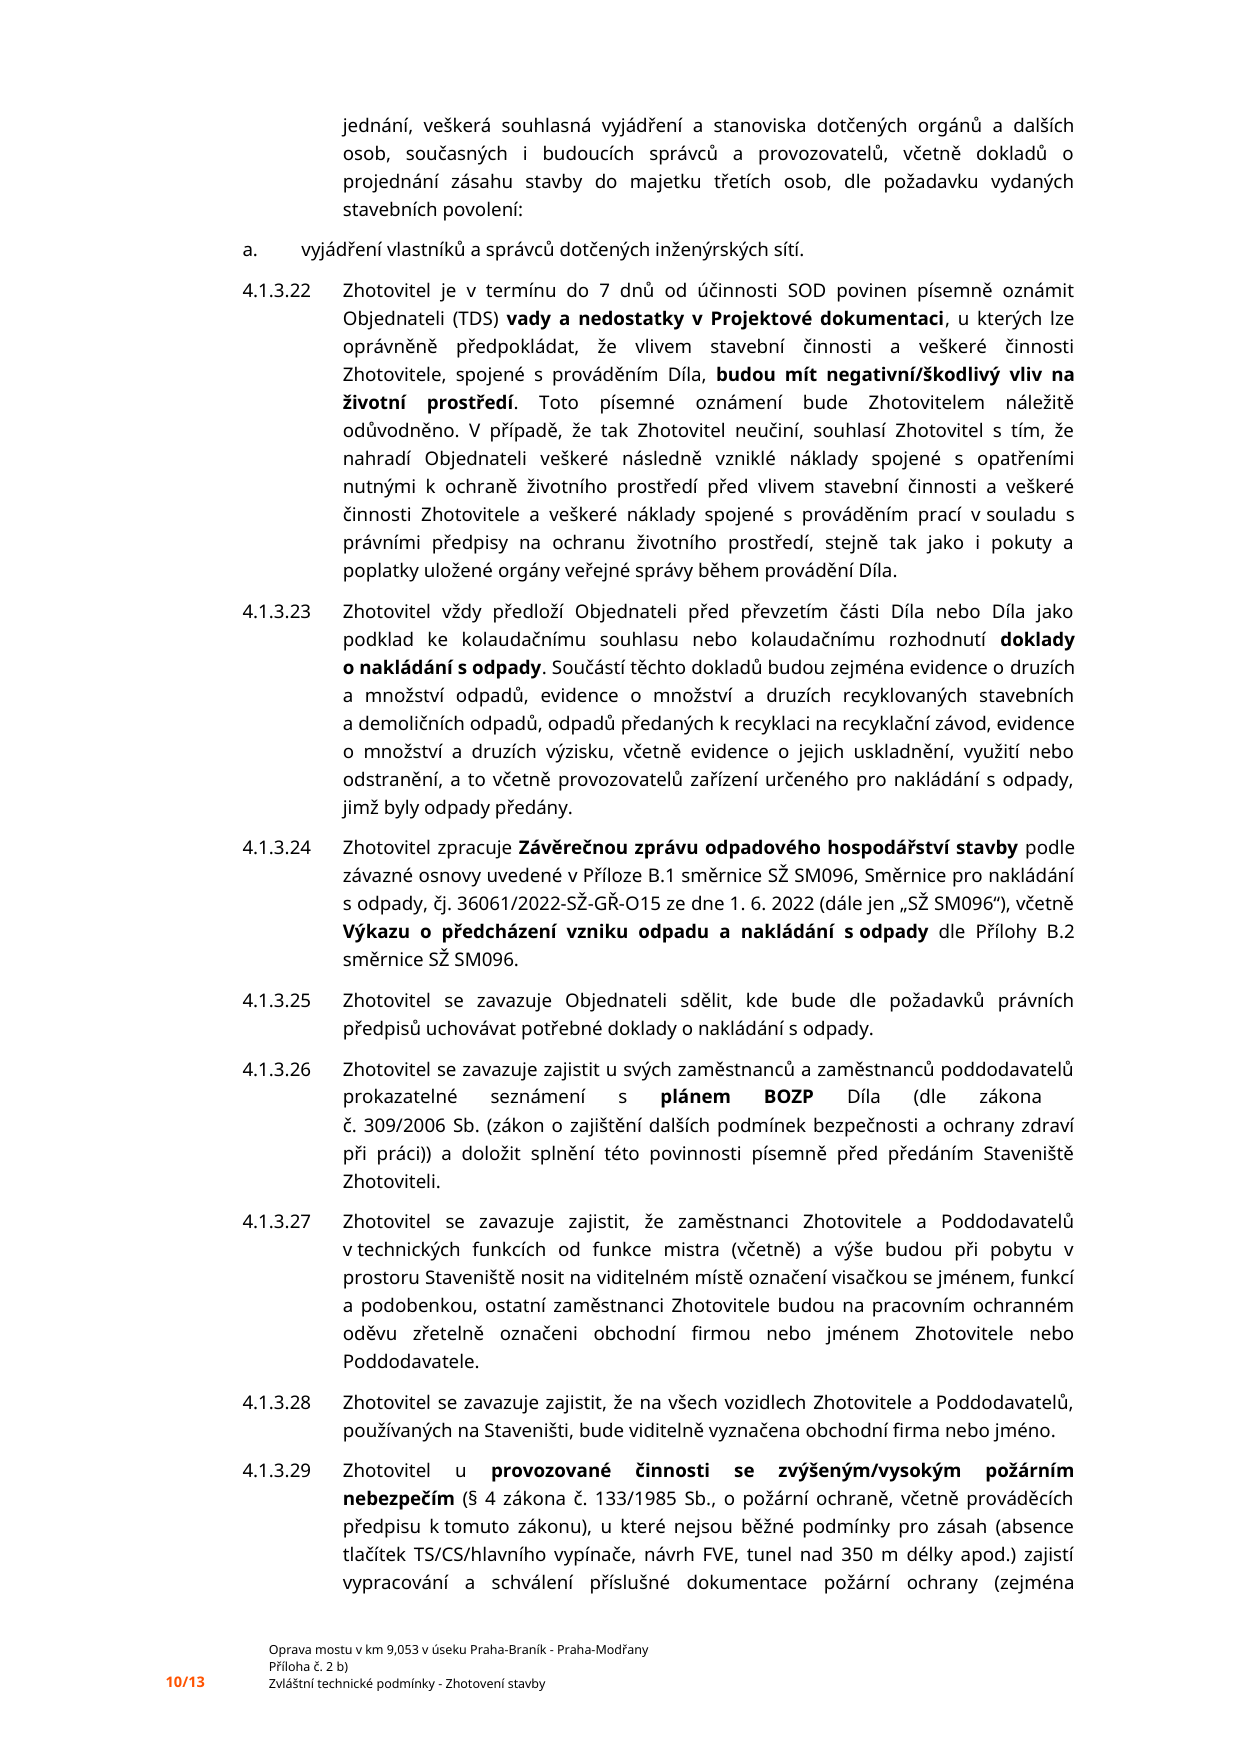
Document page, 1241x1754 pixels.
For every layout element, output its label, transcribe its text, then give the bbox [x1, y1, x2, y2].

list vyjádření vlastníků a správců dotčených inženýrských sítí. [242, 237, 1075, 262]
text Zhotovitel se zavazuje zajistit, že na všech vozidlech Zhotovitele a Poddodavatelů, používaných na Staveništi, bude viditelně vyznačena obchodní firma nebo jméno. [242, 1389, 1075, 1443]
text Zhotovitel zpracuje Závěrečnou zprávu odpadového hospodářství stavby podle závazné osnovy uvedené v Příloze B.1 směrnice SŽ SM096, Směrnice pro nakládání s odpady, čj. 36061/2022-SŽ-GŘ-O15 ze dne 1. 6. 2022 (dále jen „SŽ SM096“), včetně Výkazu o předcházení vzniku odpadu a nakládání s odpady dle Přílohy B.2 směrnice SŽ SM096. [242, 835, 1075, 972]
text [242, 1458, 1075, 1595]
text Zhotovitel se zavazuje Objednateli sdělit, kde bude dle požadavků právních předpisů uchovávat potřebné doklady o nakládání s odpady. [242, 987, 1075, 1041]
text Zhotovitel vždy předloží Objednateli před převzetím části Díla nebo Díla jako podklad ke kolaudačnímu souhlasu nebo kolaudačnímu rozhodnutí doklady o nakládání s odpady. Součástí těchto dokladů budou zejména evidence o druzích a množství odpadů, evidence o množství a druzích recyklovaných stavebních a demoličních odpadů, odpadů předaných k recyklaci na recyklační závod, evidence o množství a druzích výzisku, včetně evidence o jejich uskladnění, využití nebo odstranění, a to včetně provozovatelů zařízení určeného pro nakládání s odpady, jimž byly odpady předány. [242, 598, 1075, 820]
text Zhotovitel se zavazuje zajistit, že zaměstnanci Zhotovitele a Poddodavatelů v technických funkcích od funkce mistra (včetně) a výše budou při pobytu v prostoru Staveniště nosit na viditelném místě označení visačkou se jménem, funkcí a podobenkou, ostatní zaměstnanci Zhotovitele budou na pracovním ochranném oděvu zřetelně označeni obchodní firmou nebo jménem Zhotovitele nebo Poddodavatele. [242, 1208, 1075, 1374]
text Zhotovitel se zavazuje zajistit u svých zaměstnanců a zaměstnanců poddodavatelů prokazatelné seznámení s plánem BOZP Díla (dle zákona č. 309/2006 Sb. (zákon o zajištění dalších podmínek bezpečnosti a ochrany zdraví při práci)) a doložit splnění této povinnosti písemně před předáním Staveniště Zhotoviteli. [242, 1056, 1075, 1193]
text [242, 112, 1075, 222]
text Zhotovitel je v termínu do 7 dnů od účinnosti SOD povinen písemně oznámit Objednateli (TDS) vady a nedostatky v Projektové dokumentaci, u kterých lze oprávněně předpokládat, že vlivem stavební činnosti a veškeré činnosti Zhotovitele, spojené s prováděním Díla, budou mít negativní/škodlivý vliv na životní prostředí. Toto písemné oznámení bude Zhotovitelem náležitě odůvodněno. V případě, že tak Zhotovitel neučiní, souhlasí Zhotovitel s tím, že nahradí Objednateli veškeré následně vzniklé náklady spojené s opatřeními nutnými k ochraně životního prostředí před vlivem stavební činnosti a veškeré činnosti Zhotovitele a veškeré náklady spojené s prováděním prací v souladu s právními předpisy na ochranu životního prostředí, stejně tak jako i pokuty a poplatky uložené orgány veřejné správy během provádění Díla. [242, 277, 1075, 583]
-------
- **Work task**
In the records above, locate each line with the word "Staveniště". Copy all such lines.

- **Exercise answer**
text Zhotovitel se zavazuje zajistit, že zaměstnanci Zhotovitele a Poddodavatelů v technických funkcích od funkce mistra (včetně) a výše budou při pobytu v prostoru Staveniště nosit na viditelném místě označení visačkou se jménem, funkcí a podobenkou, ostatní zaměstnanci Zhotovitele budou na pracovním ochranném oděvu zřetelně označeni obchodní firmou nebo jménem Zhotovitele nebo Poddodavatele. [242, 1208, 1075, 1374]
text Zhotovitel se zavazuje zajistit u svých zaměstnanců a zaměstnanců poddodavatelů prokazatelné seznámení s plánem BOZP Díla (dle zákona č. 309/2006 Sb. (zákon o zajištění dalších podmínek bezpečnosti a ochrany zdraví při práci)) a doložit splnění této povinnosti písemně před předáním Staveniště Zhotoviteli. [242, 1056, 1075, 1193]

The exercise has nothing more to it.